TASK ITEM
Everything in the records below except the pictures must be written out exactly.

── DATA TO USE

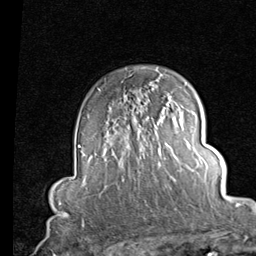
Breast MRI (dynamic contrast-enhanced), one axial slice; slice 62 of 80 in the series (ordered by position); cropped to one breast; dynamic contrast-enhanced series, time point 2 of 7 at this slice position (early post-contrast); 1.5 T; TE 2 ms, TR 5.1 ms; 2 mm slice thickness; 256 × 256 image matrix, field of view 180 × 180 mm. Female patient.
Structures marked on this image (semi-automatic segmentation, software-assisted and operator-edited):
- enhancing-tissue mask used for the functional tumour volume (all voxels passing the contrast-enhancement thresholds inside the analysis volume; usually the tumour): bounding box <98,88,172,98> (left, top, right, bottom; pixels)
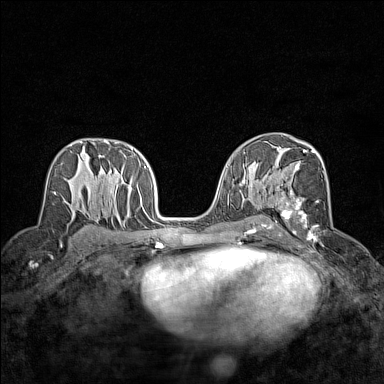
Breast MRI (dynamic contrast-enhanced), one axial slice; slice 83 of 160 in the series (ordered by position); dynamic contrast-enhanced series, time point 2 of 7 at this slice position (early post-contrast); 1.5 T; TE 1.8 ms, TR 5 ms; 1 mm slice thickness; 384 × 384 image matrix, field of view 280 × 280 mm. Female patient.
Structures marked on this image (semi-automatic segmentation, software-assisted and operator-edited):
- enhancing-tissue mask used for the functional tumour volume (all voxels passing the contrast-enhancement thresholds inside the analysis volume; usually the tumour): bounding box [x1, y1, x2, y2] px = [269, 148, 323, 246]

────

WRITTEN SOLUTION
Breast MRI (dynamic contrast-enhanced), one axial slice; slice 62 of 80 in the series (ordered by position); cropped to one breast; dynamic contrast-enhanced series, time point 2 of 7 at this slice position (early post-contrast); 1.5 T; TE 2 ms, TR 5.1 ms; 2 mm slice thickness; 256 × 256 image matrix, field of view 180 × 180 mm. Female patient.
Structures marked on this image (semi-automatic segmentation, software-assisted and operator-edited):
- enhancing-tissue mask used for the functional tumour volume (all voxels passing the contrast-enhancement thresholds inside the analysis volume; usually the tumour): bounding box <98,88,172,98> (left, top, right, bottom; pixels)
Breast MRI (dynamic contrast-enhanced), one axial slice; slice 83 of 160 in the series (ordered by position); dynamic contrast-enhanced series, time point 2 of 7 at this slice position (early post-contrast); 1.5 T; TE 1.8 ms, TR 5 ms; 1 mm slice thickness; 384 × 384 image matrix, field of view 280 × 280 mm. Female patient.
Structures marked on this image (semi-automatic segmentation, software-assisted and operator-edited):
- enhancing-tissue mask used for the functional tumour volume (all voxels passing the contrast-enhancement thresholds inside the analysis volume; usually the tumour): bounding box [x1, y1, x2, y2] px = [269, 148, 323, 246]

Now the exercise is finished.